■ **WORK TO COMPLETE**
Reproduce the text of each entry below verbatim, leaving out the pictures.

■ **AVAILABLE DATA**
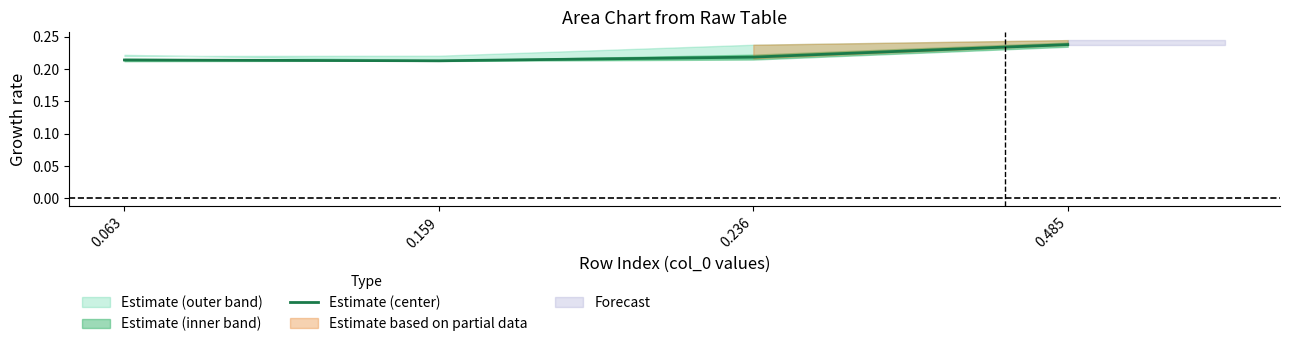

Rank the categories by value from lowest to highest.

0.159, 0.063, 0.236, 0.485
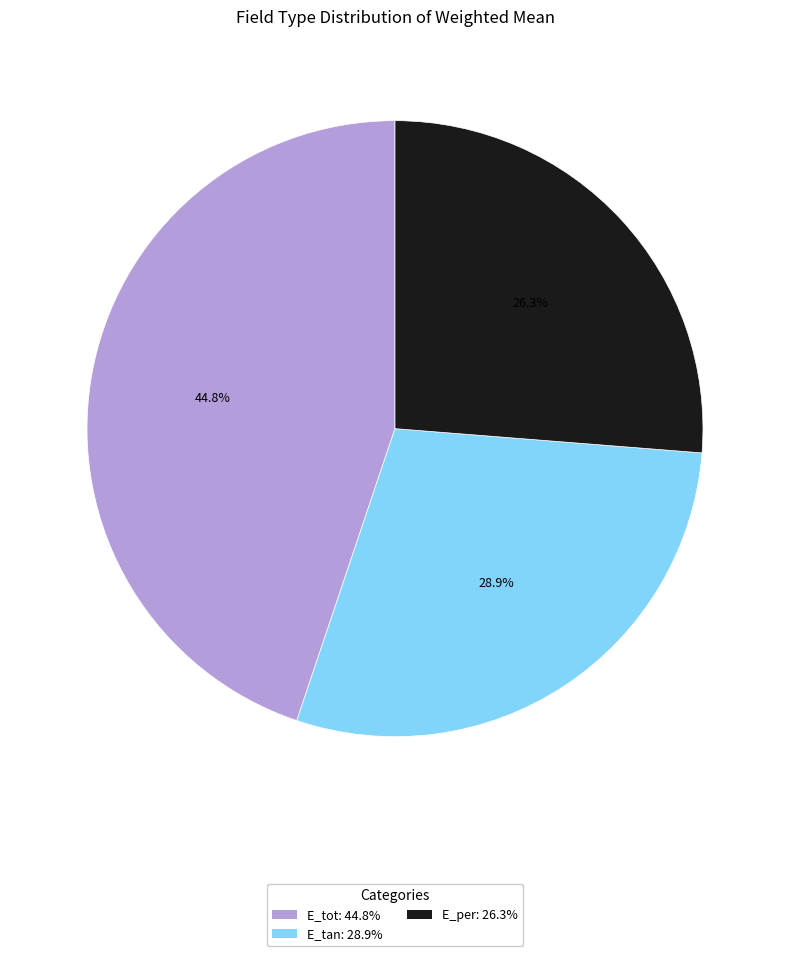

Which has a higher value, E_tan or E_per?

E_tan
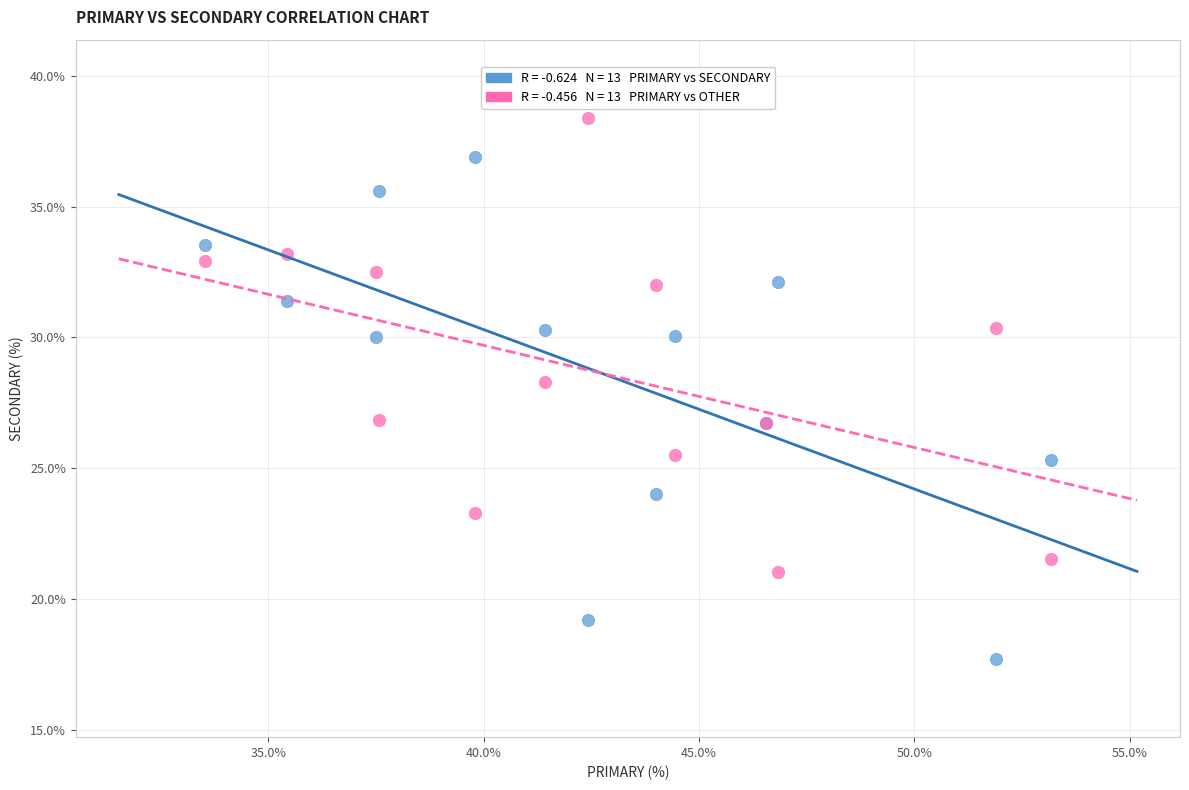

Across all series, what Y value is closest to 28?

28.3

■ **SOLUTION TO THIS PROBLEM**
Rank the categories by value from lowest to highest.

0.159, 0.063, 0.236, 0.485

Which has a higher value, E_tan or E_per?

E_tan

Across all series, what Y value is closest to 28?

28.3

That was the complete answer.